### Task to carry out
Search the records below for the string "space" and report only the number of lines that contain it.

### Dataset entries
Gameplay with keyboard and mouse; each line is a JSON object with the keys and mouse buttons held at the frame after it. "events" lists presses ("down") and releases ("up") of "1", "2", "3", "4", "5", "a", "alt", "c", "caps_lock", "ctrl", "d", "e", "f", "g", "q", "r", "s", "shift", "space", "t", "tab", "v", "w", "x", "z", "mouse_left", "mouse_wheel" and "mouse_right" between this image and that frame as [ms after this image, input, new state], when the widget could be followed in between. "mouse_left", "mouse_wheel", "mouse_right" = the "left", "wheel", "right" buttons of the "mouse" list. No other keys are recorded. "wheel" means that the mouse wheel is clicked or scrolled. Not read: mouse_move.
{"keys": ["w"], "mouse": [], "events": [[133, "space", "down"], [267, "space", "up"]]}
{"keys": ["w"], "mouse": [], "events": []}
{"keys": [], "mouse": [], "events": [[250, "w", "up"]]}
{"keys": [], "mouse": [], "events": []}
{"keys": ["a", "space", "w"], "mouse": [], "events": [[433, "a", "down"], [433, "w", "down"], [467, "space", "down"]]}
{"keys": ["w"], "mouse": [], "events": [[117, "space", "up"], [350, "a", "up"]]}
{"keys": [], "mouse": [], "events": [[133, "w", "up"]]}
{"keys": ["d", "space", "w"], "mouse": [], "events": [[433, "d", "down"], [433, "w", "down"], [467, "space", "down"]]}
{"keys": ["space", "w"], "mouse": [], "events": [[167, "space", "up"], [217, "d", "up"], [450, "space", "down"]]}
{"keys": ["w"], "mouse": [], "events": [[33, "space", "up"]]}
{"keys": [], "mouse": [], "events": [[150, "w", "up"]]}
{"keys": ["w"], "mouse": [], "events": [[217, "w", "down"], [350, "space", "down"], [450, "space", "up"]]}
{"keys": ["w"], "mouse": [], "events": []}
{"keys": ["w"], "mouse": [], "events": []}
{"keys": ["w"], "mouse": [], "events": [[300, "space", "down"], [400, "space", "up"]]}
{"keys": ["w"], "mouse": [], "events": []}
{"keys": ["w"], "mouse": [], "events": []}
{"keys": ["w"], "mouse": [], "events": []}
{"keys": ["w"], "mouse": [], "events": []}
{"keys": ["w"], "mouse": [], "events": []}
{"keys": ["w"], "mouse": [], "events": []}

### Expected answer
9